Friendship and TrustMay 12, 2009
I have a friend, Alice, who I’ve known for about three years. She is one of about two people I trust in my city. She was one of two friends I told of my pregnancy. When I miscarried it was tough but I “untold” her. Her father had a stroke around the same time I miscarried and she has a young baby so I did not begrudge her when she sent me one quick email of condolence and never really followed up. Today as I walked to my car, the phone rang. Linda? I thought with confusion. Why was she calling? I had just emailed her a few days ago and told her I’d touch base with her in June. I let it slip to voice mail as I unlocked my door and I saw she left a message. The message went as follows: Hi, Im calling because I heard about what happened. I am so sorry to hear. I hope you’re okay. You’re in my thoughts. I know I’m probably not supposed to know, but I couldn’t just not call you.

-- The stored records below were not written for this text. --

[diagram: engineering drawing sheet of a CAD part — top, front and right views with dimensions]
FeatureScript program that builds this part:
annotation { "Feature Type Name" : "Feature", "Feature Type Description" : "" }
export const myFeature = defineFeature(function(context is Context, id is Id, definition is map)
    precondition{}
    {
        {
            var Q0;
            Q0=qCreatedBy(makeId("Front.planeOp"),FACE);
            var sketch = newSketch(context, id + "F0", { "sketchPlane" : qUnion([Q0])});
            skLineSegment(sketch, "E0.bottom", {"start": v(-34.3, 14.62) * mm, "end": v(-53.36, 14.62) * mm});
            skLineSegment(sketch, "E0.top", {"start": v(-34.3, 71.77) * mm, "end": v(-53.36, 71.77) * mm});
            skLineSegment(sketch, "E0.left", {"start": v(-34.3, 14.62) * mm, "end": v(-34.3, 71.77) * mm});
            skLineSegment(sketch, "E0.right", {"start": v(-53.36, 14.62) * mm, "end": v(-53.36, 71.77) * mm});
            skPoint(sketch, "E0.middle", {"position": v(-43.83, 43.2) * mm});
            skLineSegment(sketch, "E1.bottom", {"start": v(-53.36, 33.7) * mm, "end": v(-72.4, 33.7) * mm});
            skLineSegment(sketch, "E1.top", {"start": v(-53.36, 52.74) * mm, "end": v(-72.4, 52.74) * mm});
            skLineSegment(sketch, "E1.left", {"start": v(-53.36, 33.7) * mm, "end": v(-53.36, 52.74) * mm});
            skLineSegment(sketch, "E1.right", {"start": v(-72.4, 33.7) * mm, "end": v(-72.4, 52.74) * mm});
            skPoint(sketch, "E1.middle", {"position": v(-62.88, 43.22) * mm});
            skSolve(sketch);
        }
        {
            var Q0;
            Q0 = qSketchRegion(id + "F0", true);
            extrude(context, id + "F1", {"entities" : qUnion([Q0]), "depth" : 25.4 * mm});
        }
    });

I felt like someone punched me in the stomach, hard. Only two people knew, and I knew Alice and Linda were close. I called Linda who confirmed that Alice told her. She tried to be ameliorating Well I ran into Jenny a few weeks ago and asked how you were doing (Jenny being the other person who knows) and her response made me think something was wrong. So I followed up with Alice, who kind of hesitated but told me what happened.
I don’t have a lot of friends I can trust and I really trusted Alice. I trusted her completely. She too trusted me and shared with me things that only a handful of people could possibly know. I trusted her in part, because she trusted me so deeply. I get that Linda was concerned and Alice is close to Linda, and I get that things slip out. I do get that, but I told her how much I didn’t want anyone to know… how does that translate to telling someone else?
Linda’s husband and my husband are close, and Jack did not want me to tell Linda because obviously her husband would know and he didn’t want it to be awkward and I respected his request. He is furious that Alice told and wants me to confront her and tell her she is a horrible person. I don’t think Alice did this out of malice, she just did it because it was a conversation point with her close friend. Obviously, I will never ever trust Alice again, and the friendship I had will now be reduced to a mere acquaintance. I am not sure how to handle the situation though. I feel she needs to know how I feel about this, but at the same time I do not have it in me to yell or scream. That’s not me, and it would do no good.